___ Page ___

Quelle solution proposez-vous ?

La République est discréditée en ce qu'elle agit à l'inverse des principes qu'elle proclame. La Ve République est fondée sur la non-responsabilité de ceux qui exercent le pouvoir. La VIe République doit être organisée selon le principe de responsabilité. Celui qui exerce le pouvoir ne sera pas plus vertueux mais il devra rendre des comptes, comme cela se fait dans toutes les démocraties européennes.

 

? L'UMP flingue le net et Mediapart ? titrait ce mercredi Le Post.

Est-ce la réaction attendue face à une crise aussi intense ?

Toute la stratégie du pouvoir actuel consiste à contrôler les médias. Ce qu'ils ont réussi à faire. Finalement, il ne nous reste plus qu'internet et les alternatifs car désormais la télévision elle-même a été prise en main par les amis du pouvoir ou le pouvoir lui-même. La liberté de la presse a régressé, comme la liberté des collectivités locales d'ailleurs. Le pouvoir veut se débarrasser de tous ces contre-pouvoirs encombrants pour avoir les mains libres. Voilà pourquoi la naissance d'une République nouvelle est inéluctable, ne serait-ce que parce que la France mérite mieux. Après le départ de Nicolas Sarkozy.

___

-- Exercice court --
Indiquez, s'il vous plaît, sur quel principe la Ve République est fondée selon la page.

___ Matériel recueilli ___

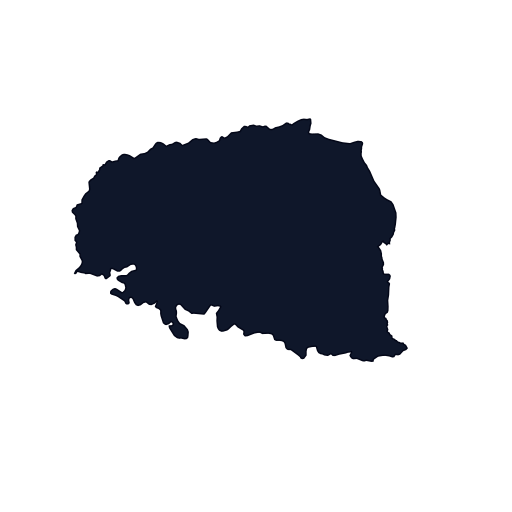 Tha Li, Loei, Thailand (Mercator projection), rotated 232°
{"feature_id": "78962969B23200832152912", "entity_name": "Tha Li", "entity_type": "district", "adm_level": 2, "iso_a3": "THA", "parent_name": "Thailand", "parent_adm1": "Loei", "projection": "mercator", "projection_center": [101.431, 17.624], "detail": "fine", "context": "isolated", "style": "filled", "palette": "ink", "viewbox_px": 512, "rotation_deg": 232, "n_neighbors": 0, "source": "geoboundaries", "source_scale": "gbopen_adm2", "svg_char_len": 6154}
<svg xmlns="http://www.w3.org/2000/svg" viewBox="0 0 512 512"><g transform="rotate(232 256 256)"><path d="M354.0,102.5L353.6,102.6L353.4,103.7L354.0,105.2L353.9,106.0L350.6,108.3L348.2,110.6L347.1,111.0L345.2,113.9L344.2,114.9L338.1,118.6L336.9,120.7L336.9,123.0L336.6,123.7L334.1,124.4L331.5,123.6L330.8,123.7L330.4,124.2L330.4,128.7L330.7,129.2L333.2,130.5L334.3,132.4L335.3,133.4L335.4,134.1L334.8,135.0L333.6,135.8L329.5,137.6L328.2,139.2L328.0,140.4L328.3,142.9L328.1,145.4L327.0,147.6L326.7,152.0L325.4,154.3L324.5,155.1L323.5,155.5L321.1,155.1L319.0,153.7L318.6,152.6L320.4,148.5L320.4,145.4L320.0,143.3L320.1,141.9L323.4,137.6L324.5,135.2L324.3,133.2L323.4,132.6L321.8,132.6L317.6,134.2L315.9,135.5L314.2,135.5L311.0,134.0L309.8,132.3L309.3,131.1L309.1,128.5L309.5,127.7L315.6,125.6L316.7,125.0L317.3,124.2L317.7,122.8L317.6,120.4L317.1,119.4L316.0,118.6L314.9,118.9L311.1,121.5L309.0,122.5L301.9,124.8L301.0,124.9L298.8,124.4L297.8,124.8L297.1,125.9L297.1,126.7L297.4,127.2L299.4,128.2L300.6,129.4L301.1,130.7L300.5,132.0L299.9,132.6L298.1,132.9L294.0,131.8L291.3,131.7L289.7,132.7L288.8,134.9L288.8,138.7L287.6,141.3L283.7,142.2L282.3,143.6L281.4,147.2L281.7,149.9L281.1,150.3L280.1,149.3L278.1,145.8L276.8,145.8L274.5,147.2L272.3,147.6L271.4,147.3L269.1,145.5L267.2,144.5L260.3,142.0L258.1,142.5L257.4,143.1L256.5,145.6L256.8,148.8L255.9,149.2L254.0,149.4L253.1,148.9L252.8,148.3L252.7,146.7L254.2,144.7L253.7,144.2L252.3,143.7L243.6,142.8L240.1,143.8L238.4,145.2L237.7,146.5L234.8,148.8L233.9,150.2L233.9,151.8L235.0,153.1L237.9,155.7L240.2,156.5L245.4,156.3L249.8,154.2L252.8,154.3L254.9,154.8L257.7,155.7L260.0,158.1L261.7,159.3L263.3,159.8L265.0,160.8L265.8,162.3L266.2,163.9L265.7,165.7L264.2,166.9L257.6,167.4L254.2,169.2L250.4,170.1L249.4,171.8L242.3,179.3L242.6,181.0L245.4,189.9L244.8,190.9L242.2,192.3L240.4,195.5L238.6,197.0L237.8,197.0L237.2,196.1L235.9,192.8L235.1,189.6L231.7,187.8L228.9,185.4L224.0,182.2L221.9,181.6L220.0,181.6L218.1,182.6L217.2,183.9L215.7,187.6L215.6,189.2L216.0,193.2L216.0,196.3L215.7,197.4L214.7,197.9L211.2,198.2L205.3,200.5L203.7,200.1L202.0,198.3L200.2,198.2L199.7,198.5L198.6,200.3L196.5,207.3L194.8,210.6L193.4,212.4L191.1,213.4L187.6,218.3L185.5,220.2L184.5,220.7L182.8,220.9L178.7,219.4L177.2,220.1L175.1,222.8L173.4,224.4L171.4,225.5L169.2,225.2L165.3,223.3L163.6,223.4L162.7,223.8L160.8,226.0L159.8,226.3L151.9,228.5L149.3,229.0L148.0,228.7L146.8,229.3L146.1,230.7L147.1,234.3L150.2,236.7L152.1,238.9L152.1,241.0L150.3,244.6L148.4,247.4L147.5,247.9L143.5,246.3L141.2,246.1L139.2,247.0L138.1,248.1L135.9,249.2L133.6,251.4L133.0,254.8L132.6,255.2L130.4,255.5L129.1,257.0L127.6,261.0L124.5,267.1L123.9,269.0L121.9,272.3L121.0,271.8L119.7,269.0L118.4,268.7L116.2,268.9L115.1,269.7L113.3,272.5L107.8,275.7L106.8,276.7L105.9,278.8L102.0,282.2L101.2,283.5L102.3,284.7L102.4,285.4L102.2,289.5L101.9,290.9L99.8,294.7L98.1,297.0L95.2,299.7L92.6,301.4L91.9,302.7L92.6,304.8L92.6,305.4L90.8,307.2L90.2,308.9L91.0,313.5L90.1,316.5L90.4,318.3L93.6,318.8L95.4,318.0L96.8,318.2L98.1,316.3L99.8,315.5L100.6,314.8L101.6,314.5L102.7,314.5L103.5,313.8L104.8,313.8L107.0,312.6L107.6,312.6L109.4,313.7L111.7,313.0L113.4,313.4L115.2,312.7L115.9,312.9L116.9,314.4L119.7,315.4L120.5,316.1L120.7,317.2L122.1,317.7L122.8,318.8L124.3,319.5L125.3,319.3L126.9,319.8L128.1,319.2L129.1,319.4L130.7,321.5L131.0,323.1L130.9,324.8L131.9,326.3L134.9,328.8L140.1,332.4L143.8,336.4L149.9,341.6L151.9,343.9L152.7,344.1L154.1,343.5L154.9,343.8L155.8,347.2L157.6,349.3L158.5,349.5L159.8,349.3L162.0,346.5L163.1,345.5L163.7,345.4L165.7,346.6L167.8,347.2L168.5,348.0L169.5,348.3L170.8,351.1L172.4,352.3L176.0,353.3L177.0,354.0L178.7,354.6L180.6,356.1L183.6,357.5L188.5,357.8L188.4,361.2L189.4,363.9L189.5,365.3L187.9,365.2L185.9,365.9L184.4,366.0L184.8,367.7L183.6,368.8L184.8,369.6L185.8,371.3L187.3,372.4L187.5,374.6L188.7,377.5L189.9,378.8L191.0,381.1L192.6,382.0L193.0,382.7L195.2,385.2L200.3,390.1L203.9,392.7L212.1,395.5L215.6,395.7L219.6,393.8L222.7,392.7L227.3,391.7L231.8,394.0L233.2,394.4L242.4,394.9L252.7,397.6L257.0,398.1L259.4,398.8L262.8,398.7L266.9,399.5L270.0,400.3L272.0,401.7L273.3,403.1L274.5,403.8L275.6,405.1L277.1,406.3L278.9,409.0L279.8,409.5L281.1,409.3L283.5,406.9L285.0,403.5L286.5,399.2L291.9,393.7L303.2,385.0L306.0,383.3L307.4,382.6L311.1,381.8L313.9,380.0L317.5,375.1L319.6,373.1L320.8,373.3L321.9,374.4L322.6,375.9L325.4,378.9L326.8,380.9L330.0,383.0L330.7,382.9L332.0,380.2L334.3,377.8L335.5,375.6L336.4,371.9L337.0,367.4L337.0,365.1L337.4,364.6L338.5,364.2L339.1,363.4L340.9,362.9L342.0,361.7L342.2,357.4L343.3,353.8L345.0,350.2L345.3,347.6L346.0,346.1L347.3,344.7L352.0,343.8L352.9,342.6L353.1,341.6L353.7,340.6L356.3,338.9L358.0,336.1L360.5,334.6L362.4,331.1L362.2,328.9L364.2,327.7L365.3,326.5L365.0,323.0L363.8,320.2L365.1,317.4L368.1,312.4L367.4,307.1L367.9,304.3L368.6,303.4L370.7,302.7L371.1,302.1L370.8,300.4L369.5,298.5L369.3,297.7L369.7,294.9L370.7,292.3L373.4,289.8L377.8,289.4L378.8,288.9L382.9,282.7L385.1,281.1L385.7,280.3L386.6,277.7L386.4,272.3L388.3,266.0L388.8,265.7L391.5,265.4L394.4,263.5L395.1,262.2L395.5,258.8L396.8,256.4L397.6,252.7L401.3,251.9L403.1,251.1L404.4,250.2L405.9,248.5L406.2,247.0L406.0,245.8L404.5,241.3L405.0,238.6L404.4,234.5L405.1,231.4L407.2,227.6L407.5,220.7L408.2,219.8L412.8,218.1L414.7,216.9L416.8,215.1L417.6,213.9L418.0,212.6L417.9,209.8L417.5,208.3L415.9,205.9L417.3,203.5L418.6,200.4L421.1,199.4L421.7,198.5L421.9,196.1L420.7,193.1L421.9,191.8L421.2,190.8L421.4,187.1L420.2,186.0L419.7,184.5L418.9,183.5L420.2,182.0L420.0,181.5L418.9,181.0L418.1,180.0L418.2,178.2L417.2,176.0L417.6,172.9L417.3,170.6L416.8,169.8L411.1,166.2L410.2,165.1L409.8,164.1L409.8,160.1L409.0,157.5L407.3,153.5L404.7,151.4L404.7,150.6L406.3,146.6L404.9,144.2L405.7,141.4L405.6,140.6L404.9,139.1L403.5,138.4L399.9,138.9L398.3,138.7L396.2,137.0L391.9,135.6L389.0,133.6L384.8,132.7L383.7,131.6L382.6,129.7L382.5,128.6L383.0,127.2L382.1,125.0L379.6,123.1L377.7,123.3L377.2,123.1L375.7,120.9L373.6,120.0L371.5,118.4L365.8,118.6L364.0,117.1L359.8,116.4L358.6,115.9L357.3,114.6L356.2,112.5L355.5,109.8L355.3,105.2L354.0,102.5Z" fill="#0f172a" stroke="#020617" stroke-width="1.5"/></g></svg>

___

-- Résultat attendu --
Sur la non-responsabilité de ceux qui exercent le pouvoir.